How well do our predictions match reality?
| Domain | Brier | Log Loss | AUC-ROC | N |
|---|---|---|---|---|
| Caucasus | 0.037 | 0.195 | 0.78 | 48 |
| Iran | 0.082 | 0.311 | 0.58 | 48 |
| Israel_Lebanon | 0.067 | 0.273 | 0.92 | 48 |
| Korean_Peninsula | 0.019 | 0.145 | 0.50 | 48 |
| Red_Sea | 0.015 | 0.127 | 0.50 | 48 |
| Sahel | 0.040 | 0.209 | 0.35 | 48 |
| South_China_Sea | 0.083 | 0.314 | 0.75 | 48 |
| Taiwan_Strait | 0.019 | 0.144 | 0.50 | 48 |
| Ukraine | 0.065 | 0.265 | 0.83 | 48 |
| Venezuela | 0.068 | 0.278 | 0.70 | 48 |
Measures the mean squared difference between predicted probabilities and actual outcomes. Ranges from 0 (perfect) to 1 (worst). A climatological baseline (always predicting the base rate) typically scores around 0.25. Scores below 0.1 indicate strong calibration.

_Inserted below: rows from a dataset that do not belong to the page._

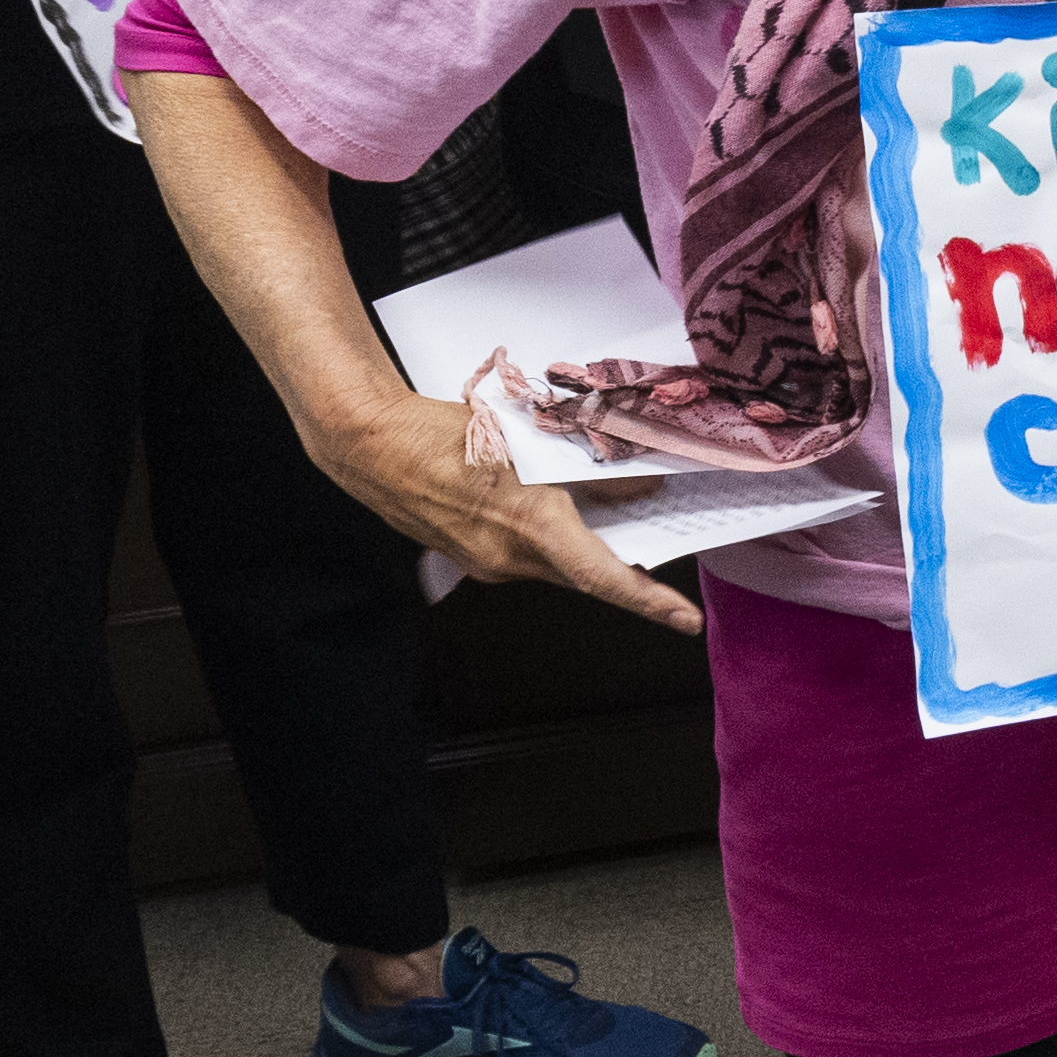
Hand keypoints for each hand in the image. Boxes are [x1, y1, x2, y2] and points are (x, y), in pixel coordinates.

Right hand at [290, 368, 702, 637]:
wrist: (370, 446)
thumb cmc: (442, 435)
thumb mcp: (529, 443)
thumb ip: (592, 470)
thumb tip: (642, 487)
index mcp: (529, 528)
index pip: (603, 576)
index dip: (650, 602)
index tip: (686, 620)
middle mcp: (509, 560)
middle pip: (584, 571)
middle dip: (623, 565)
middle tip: (660, 543)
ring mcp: (488, 565)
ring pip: (556, 562)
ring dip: (585, 543)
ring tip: (610, 509)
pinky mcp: (472, 560)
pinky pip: (527, 557)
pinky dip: (552, 538)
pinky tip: (555, 507)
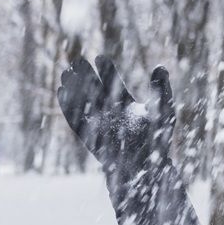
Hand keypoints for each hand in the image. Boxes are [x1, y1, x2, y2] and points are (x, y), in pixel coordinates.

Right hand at [57, 55, 175, 173]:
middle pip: (94, 90)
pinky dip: (68, 106)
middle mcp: (111, 114)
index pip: (114, 83)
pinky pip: (76, 119)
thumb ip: (161, 89)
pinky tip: (61, 91)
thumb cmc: (157, 140)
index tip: (99, 57)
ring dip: (74, 88)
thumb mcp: (162, 111)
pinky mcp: (90, 135)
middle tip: (76, 60)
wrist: (146, 167)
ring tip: (66, 72)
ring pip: (83, 102)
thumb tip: (160, 66)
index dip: (106, 70)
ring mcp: (100, 124)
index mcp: (127, 106)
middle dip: (85, 76)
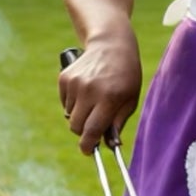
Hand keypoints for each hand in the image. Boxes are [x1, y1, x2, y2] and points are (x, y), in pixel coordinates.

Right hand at [58, 35, 141, 154]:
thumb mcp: (130, 99)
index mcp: (109, 98)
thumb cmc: (125, 75)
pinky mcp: (64, 78)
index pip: (92, 130)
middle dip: (84, 132)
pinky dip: (73, 103)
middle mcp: (89, 91)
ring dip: (80, 115)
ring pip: (70, 115)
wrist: (111, 44)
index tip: (88, 151)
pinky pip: (65, 102)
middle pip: (76, 127)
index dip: (88, 146)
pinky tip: (86, 90)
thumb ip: (118, 122)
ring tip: (94, 100)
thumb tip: (110, 146)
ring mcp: (75, 83)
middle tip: (94, 126)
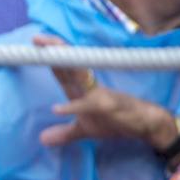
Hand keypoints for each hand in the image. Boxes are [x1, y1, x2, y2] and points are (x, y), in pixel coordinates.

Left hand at [35, 35, 178, 149]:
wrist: (146, 125)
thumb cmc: (116, 121)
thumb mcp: (84, 130)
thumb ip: (64, 133)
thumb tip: (43, 140)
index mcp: (80, 89)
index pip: (62, 69)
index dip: (48, 57)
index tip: (33, 45)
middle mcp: (88, 86)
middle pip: (69, 64)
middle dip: (54, 50)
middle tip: (37, 38)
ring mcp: (98, 94)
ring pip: (79, 75)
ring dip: (65, 65)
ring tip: (48, 55)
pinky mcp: (107, 106)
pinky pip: (88, 105)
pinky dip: (73, 107)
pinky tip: (56, 109)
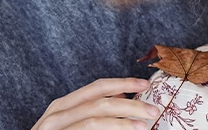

Penalizes confident wrong predictions more heavily than the Brier score. A prediction of 95% for an event that does not occur is punished severely. Lower values indicate better probabilistic discrimination.
Area Under the Receiver Operating Characteristic curve. Measures the model's ability to discriminate between positive and negative outcomes regardless of the chosen threshold. 0.5 = random guessing, 1.0 = perfect discrimination.
The number of forecasts that have reached their resolution date and been scored against ground truth. Calibration metrics are only meaningful with a sufficient sample size (N > 30).